Gold medals for artists

Light tubes - the fine art winner

posted: 01 August 2010

An artist who creates artwork from light tubes and laces, has been awarded the Gold Medal for Fine Art at the 2010 Blaenau Gwent & Heads of the Valleys National Eisteddfod of Wales.

Simon Fenoulhet of Cardiff won the accolade along with £3,000 for his light installations Vivid Seam and Line upon Line.

The Gold Medal for Craft and Design at the Eisteddfod, held in Ebbw Vale, was won by Cardiff-based Portugese artist Natalia Dias for her collection of allegorical ceramic works. She also receives £3,000.

It is the first time both have exhibited at the National Eisteddfod of Wales.

The Gold Medal for Architecture was withheld this year.

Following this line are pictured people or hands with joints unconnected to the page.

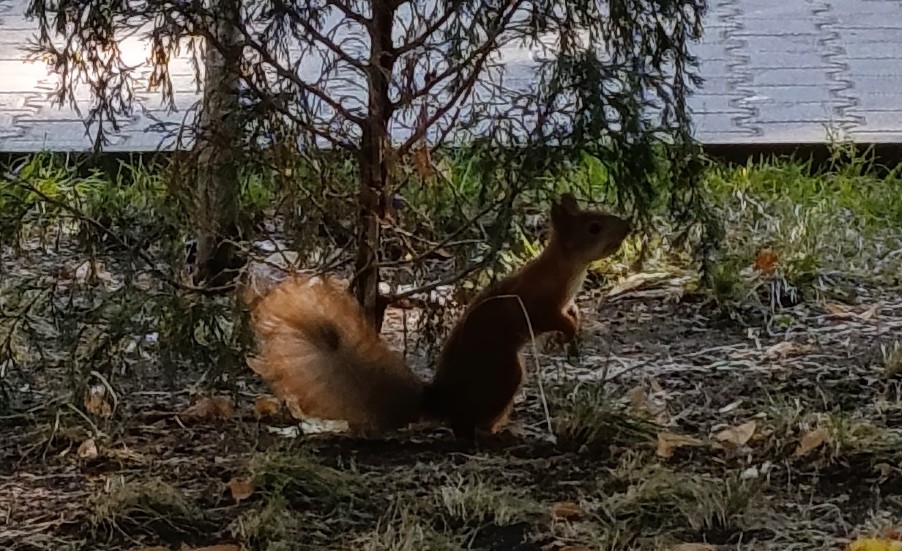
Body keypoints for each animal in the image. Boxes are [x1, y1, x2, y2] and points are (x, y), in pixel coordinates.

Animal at [245, 193, 630, 439]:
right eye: (594, 227)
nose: (626, 226)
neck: (565, 269)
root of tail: (442, 399)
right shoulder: (537, 303)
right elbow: (550, 318)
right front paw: (570, 330)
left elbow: (570, 310)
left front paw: (577, 320)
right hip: (506, 374)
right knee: (466, 426)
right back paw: (500, 432)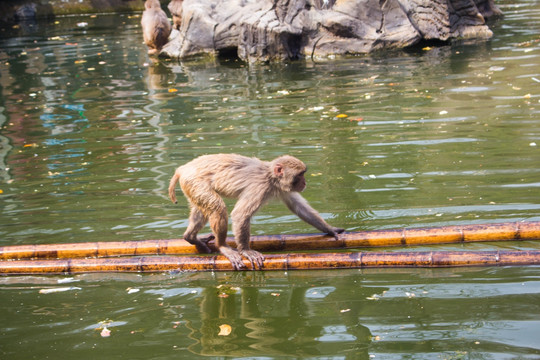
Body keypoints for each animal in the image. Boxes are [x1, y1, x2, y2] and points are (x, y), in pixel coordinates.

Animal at [169, 153, 346, 270]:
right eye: (300, 175)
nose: (305, 182)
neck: (271, 177)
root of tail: (183, 168)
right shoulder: (260, 187)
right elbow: (240, 214)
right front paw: (245, 250)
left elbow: (298, 207)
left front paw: (330, 229)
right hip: (195, 182)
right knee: (217, 207)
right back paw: (222, 246)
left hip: (191, 186)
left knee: (201, 209)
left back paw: (190, 237)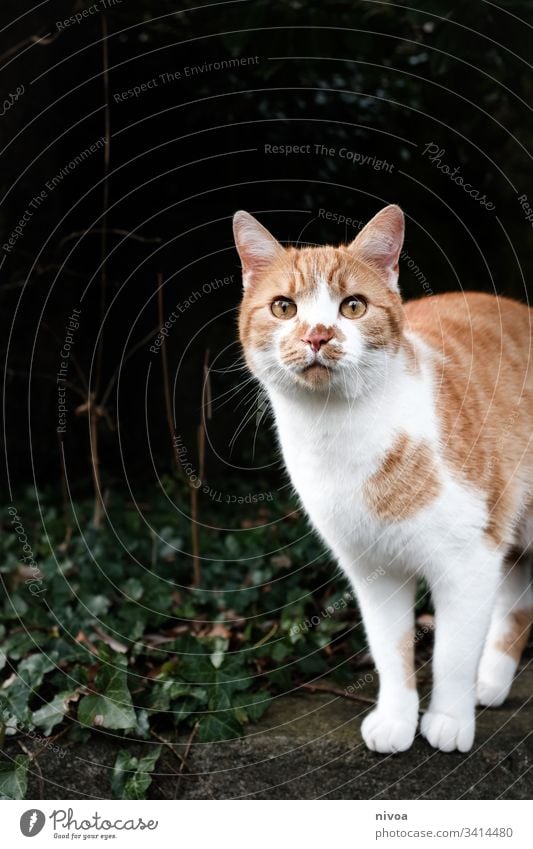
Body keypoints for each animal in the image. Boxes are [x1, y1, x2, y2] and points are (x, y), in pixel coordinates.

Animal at [233, 204, 532, 748]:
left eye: (352, 307)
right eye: (284, 308)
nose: (317, 335)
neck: (339, 435)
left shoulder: (468, 560)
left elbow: (452, 653)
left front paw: (448, 720)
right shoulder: (372, 569)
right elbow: (390, 650)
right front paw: (397, 718)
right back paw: (492, 681)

The 2010 Visual Arts Exhibition is held in one of subterranean spaces on the site of the former Ebbw Vale steelworks.

"I use light as my primary means of presenting and changing the objects I employ." said Simon Fenoulhet who works from his studio at Chapter Arts Centre in Cardiff.

"Glowing tubes or straws can be transformed by the simple act of making the light come from within rather than reflecting off the surface. They stand in isolation from their surroundings as the only source of illumination and take on a beauty and iridescence that is not normally associated with household objects."

"Light, with all its enchanting and beguiling properties, is an underlying characteristic at the root of this artist's practice," said Chris Coppock on behalf of the selectors.

"Simon Fenoulhet delights in literally illuminating and re-presenting banal every day objects and materials, set in new and unworldly contexts."

The ceramic work of Natalia Dias Talking about the winner of the Gold Medal for Craft and Design, one of the selectors, Pamela Rawnsley said of the selection process: "From the first day, there was work that shone out, whilst others quietly revealed themselves more and more in subsequent meetings. But Natalia Dias' pieces sung out to all of us from the early stages."

"Natalia Dias' ceramics are probably the most visceral and beautiful pieces of work that I have seen in this medium in a long time," added fellow selector, John Selway.

"This body of work is a surreal mix of fact and fantasy," said the artist who has developed the image of the human heart to be the main motif in her work.

"These desirable objects - visceral candy and religious innuendo - have been inspired by the flamboyant 16th century French Palissy Ware. Adopted later, around the 19th century, by Portuguese artists, this longstanding tradition is now in threat of extinction. I am now drawing my own cultural identity closer to the art education that I have received in Wales and creating ceramic hybrids from both influences."